The more I try to give the story a sense of urgency, the more the Worm Rises To The Fore.

Which makes sense.

But there’s still this big leap: In my rewrite, the readers know there’s a White Worm pretty much from jump. The coyness really doesn’t work in the original because Stoker couldn’t decide how coy he wanted to be. I mean, Arabella is pretty much convicted of herpetophilia* when she slithers out of her coach, but then we don’t get an worm appearance till about 2/3rds through the book, by which point all the characters are utterly convinced of its existence.

But my worm is active. So to speak. It has to have a path to winning that goes beyond marrying the local lord.

For me, Adam is problematic because I can’t get him to believe in the Worm. He’s gonna see it, and that’s probably going to seal the deal for everyone on the good guy side. Of course, Arabella/WW knows.

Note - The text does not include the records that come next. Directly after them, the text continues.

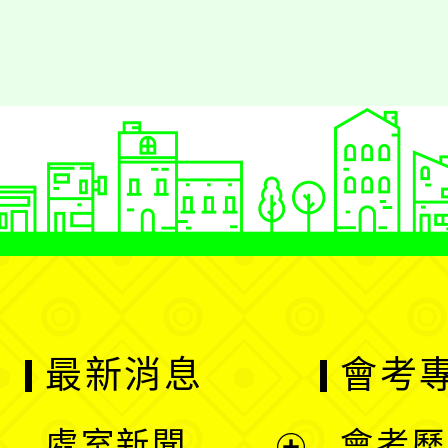
最新消息
會考
處室新聞
會考歷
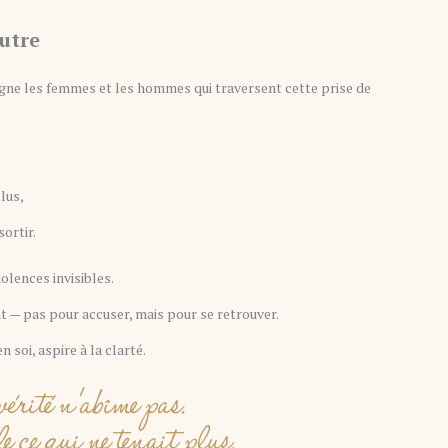
autre
gne les femmes et les hommes qui traversent cette prise de
plus,
ortir.
olences invisibles.
t — pas pour accuser, mais pour se retrouver.
 soi, aspire à la clarté.
érité n’abîme pas.
e ce qui ne tenait plus.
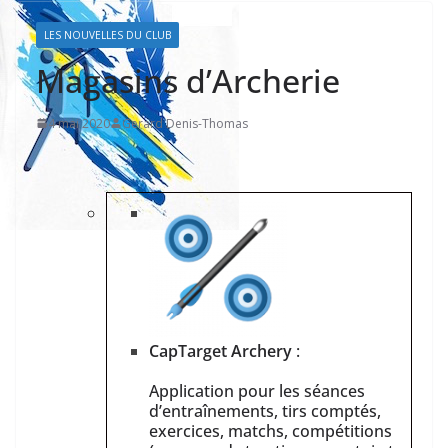
LES NOUVELLES DU CLUB
Magasins d’Archerie
4 mai 2020
Gerard Denis-Thomas
CapTarget
Archery
:
Application pour les séances
d’entraînements, tirs comptés,
exercices, matchs, compétitions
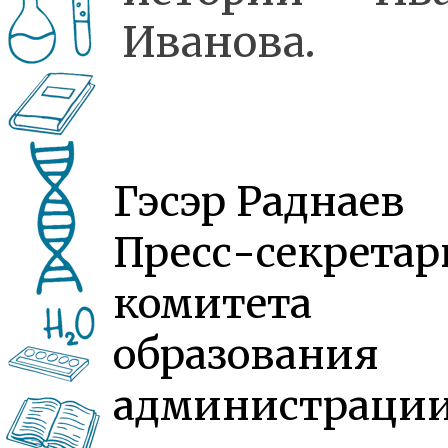
Иванова.
Гэсэр Раднаев
Пресс-секретар
комитета
образования
администраци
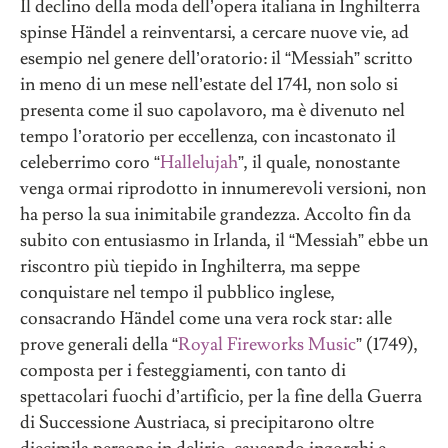
Il declino della moda dell’opera italiana in Inghilterra
spinse Händel a reinventarsi, a cercare nuove vie, ad
esempio nel genere dell’oratorio: il “Messiah” scritto
in meno di un mese nell’estate del 1741, non solo si
presenta come il suo capolavoro, ma è divenuto nel
tempo l’oratorio per eccellenza, con incastonato il
celeberrimo coro “
Hallelujah
”, il quale, nonostante
venga ormai riprodotto in innumerevoli versioni, non
ha perso la sua inimitabile grandezza. Accolto fin da
subito con entusiasmo in Irlanda, il “Messiah” ebbe un
riscontro più tiepido in Inghilterra, ma seppe
conquistare nel tempo il pubblico inglese,
consacrando Händel come una vera rock star: alle
prove generali della “
Royal Fireworks Music
” (1749),
composta per i festeggiamenti, con tanto di
spettacolari fuochi d’artificio, per la fine della Guerra
di Successione Austriaca, si precipitarono oltre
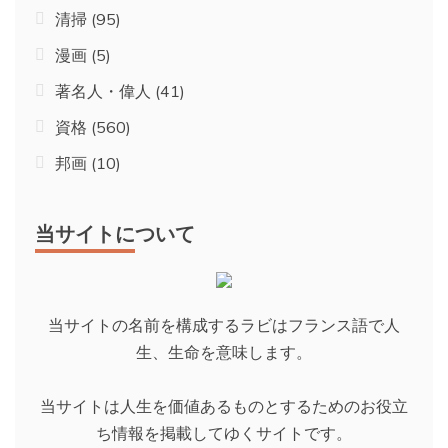
清掃
(95)
漫画
(5)
著名人・偉人
(41)
資格
(560)
邦画
(10)
当サイトについて
当サイトの名前を構成するラビはフランス語で人
生、生命を意味します。
当サイトは人生を価値あるものとするためのお役立
ち情報を掲載してゆくサイトです。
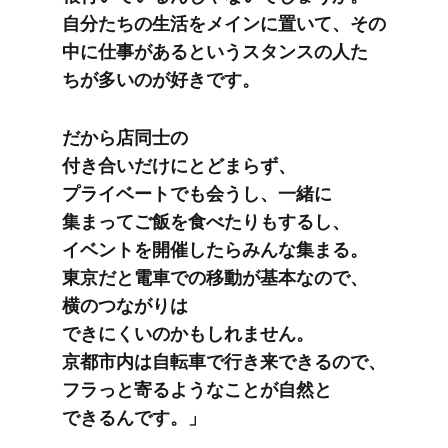
自分たちの​生活を​メインに​置いて、​その​
中に​仕事が​あると​いう​スタンスの​人た​
ちが​多いのが​好きです。
だから​店同士の​
付き合いだけにとどまらず、​
プライベートでも​会うし、​一緒に​
集まって​ご飯を​食べたりも​するし、​
イベントを​開催したら​みんな​集まる。​
東京だと​電車での​移動が​基本なので、​
横の​つながりは​
できにくいのかもしれません。​
京都市内は​自転車で​行き来できるので、​
フラっと​寄るような​ことが​自然と​
できるんです。」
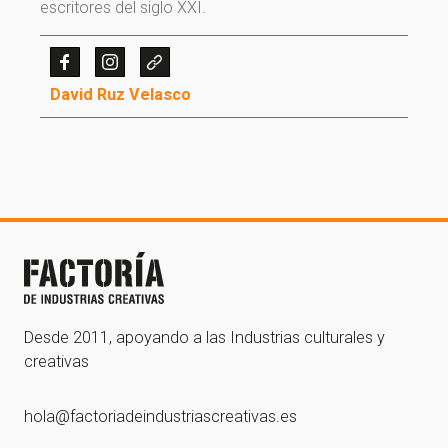
escritores del siglo XXI.
David Ruz Velasco
¡Gracias por suscribirte a
nuestra newsletter!
¡Gracias por suscribirte a nuestra newsletter!
Ir a la home
Desde 2011, apoyando a las Industrias culturales y
creativas
hola@factoriadeindustriascreativas.es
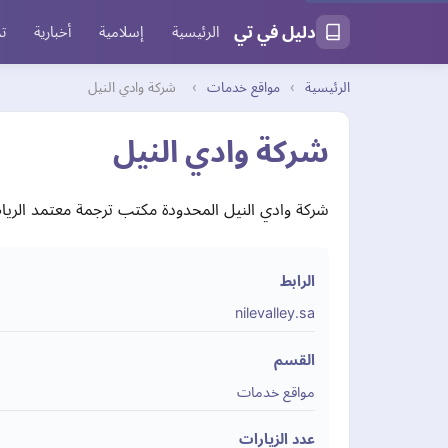
دليل في تي
الرئيسية
إسلامية
أخبارية
تر
الرئيسية
›
مواقع خدمات
›
شركة وادي النيل
شركة وادي النيل
شركة وادي النيل المحدودة مكتب ترجمة معتمد الرياض
الرابط
nilevalley.sa
القسم
مواقع خدمات
عدد الزيارات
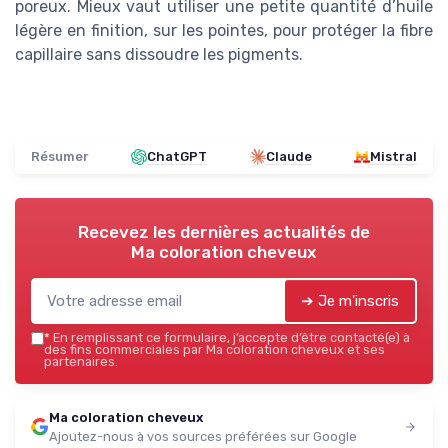
poreux. Mieux vaut utiliser une petite quantité d’huile
légère en finition, sur les pointes, pour protéger la fibre
capillaire sans dissoudre les pigments.
Résumer
ChatGPT
Claude
Mistral
Recevez les dernières actualités de
Ma coloration cheveux
➔ Je m'inscris
*
En remplissant ce formulaire, j’accepte d’être contacté(e) à
des fins commerciales par Ma coloration cheveux et ses
partenaires.
Ma coloration cheveux
Ajoutez-nous à vos sources préférées sur Google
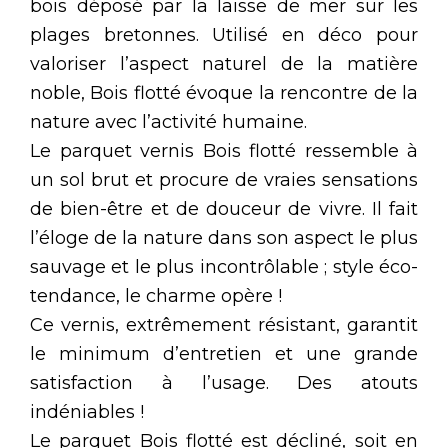
bois déposé par la laisse de mer sur les
plages bretonnes. Utilisé en déco pour
valoriser l’aspect naturel de la matière
noble, Bois flotté évoque la rencontre de la
nature avec l’activité humaine.
Le parquet vernis Bois flotté ressemble à
un sol brut et procure de vraies sensations
de bien-être et de douceur de vivre. Il fait
l’éloge de la nature dans son aspect le plus
sauvage et le plus incontrôlable ; style éco-
tendance, le charme opère !
Ce vernis, extrêmement résistant, garantit
le minimum d’entretien et une grande
satisfaction à l’usage. Des atouts
indéniables !
Le parquet Bois flotté est décliné, soit en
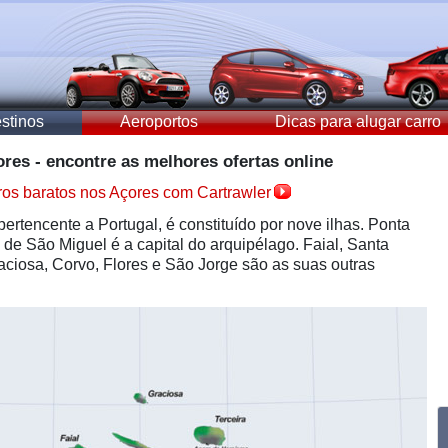
stinos
Aeroportos
Dicas para alugar carro
res - encontre as melhores ofertas online
ros baratos nos Açores com Cartrawler
ertencente a Portugal, é constituído por nove ilhas. Ponta
 de São Miguel é a capital do arquipélago. Faial, Santa
raciosa, Corvo, Flores e São Jorge são as suas outras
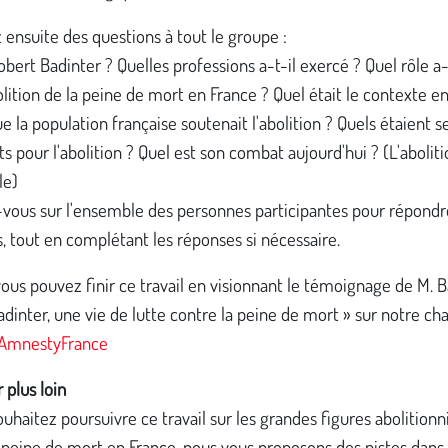
ensuite des questions à tout le groupe :
obert Badinter ? Quelles professions a-t-il exercé ? Quel rôle a-
olition de la peine de mort en France ? Quel était le contexte e
e la population française soutenait l'abolition ? Quels étaient s
 pour l'abolition ? Quel est son combat aujourd'hui ? (L'aboliti
le)
vous sur l'ensemble des personnes participantes pour répondr
, tout en complétant les réponses si nécessaire.
vous pouvez finir ce travail en visionnant le témoignage de M. B
dinter, une vie de lutte contre la peine de mort » sur notre ch
 AmnestyFrance
 plus loin
ouhaitez poursuivre ce travail sur les grandes figures abolitionn
 peine de mort en France, nous vous proposons des pistes dans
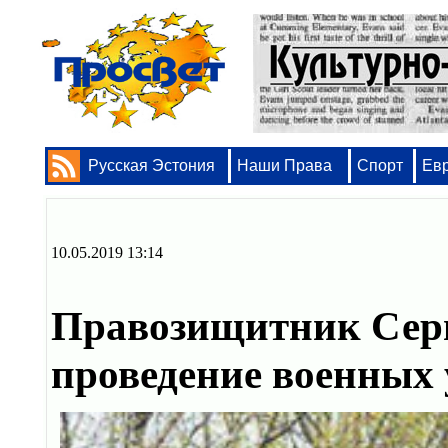
Русская Эстония
Наши Права
Спорт
Ев
10.05.2019 13:14
Правозищитник Серг
проведение военных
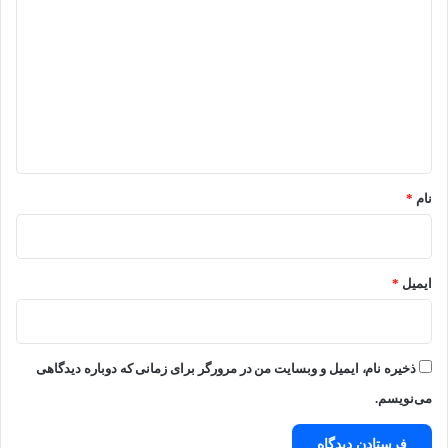
ی
د
گ
ا
ه
*
نام
*
ایمیل
*
ذخیره نام، ایمیل و وبسایت من در مرورگر برای زمانی که دوباره دیدگاهی
می‌نویسم.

But that leaves Edgar. Edgar has to know, pretty well, that it’s there and real, for family reasons. But how to make the readers get that without, IDK, showing ancient Caswall’s down at the Pub buying ales for giant worms? I’m already too exposition heavy. I suspect the final length of the book will close in on 300 pages minus a whole bunch of exposition I plan to trim. I think 240-250 pages would work.

But Edgar is struggling, at some level, to feel normal while having all these weird family pressures (which include dealings with worms) close in on him. And I have him at points thinking almost normal thoughts, and at other points almost casually worm-adjacent…there has to be a good way to put that out without being jarring, I think.

Meanwhile, I’m rooting out a bunch of inappropriate words. The narrative can (and probably should to some extent) be modern. But I can’t have my 1888 characters saying “repurpose”, since that word was invented in the 1980s.

Edgar now arrives the week before Adam, but the party is still the night after Adam arrives. When Adam arrives, things are in full swing. Adam probably needs a bit more to do, since he is kind of the Last Scion (as are Edgar, the Watford Girls, and Sir Nathaniel). Arabella is, too, perhaps… re-reading the source threw me for a loop, with March buying the place for Arabella… that just doesn’t add up.

Overall, things are good, though: The characters are coming into their own and their conflicts and desires are driving things forward.

Onward!

*herpetophilia: If you have herpetophilia, when you’re cut you bleed tiny snakes.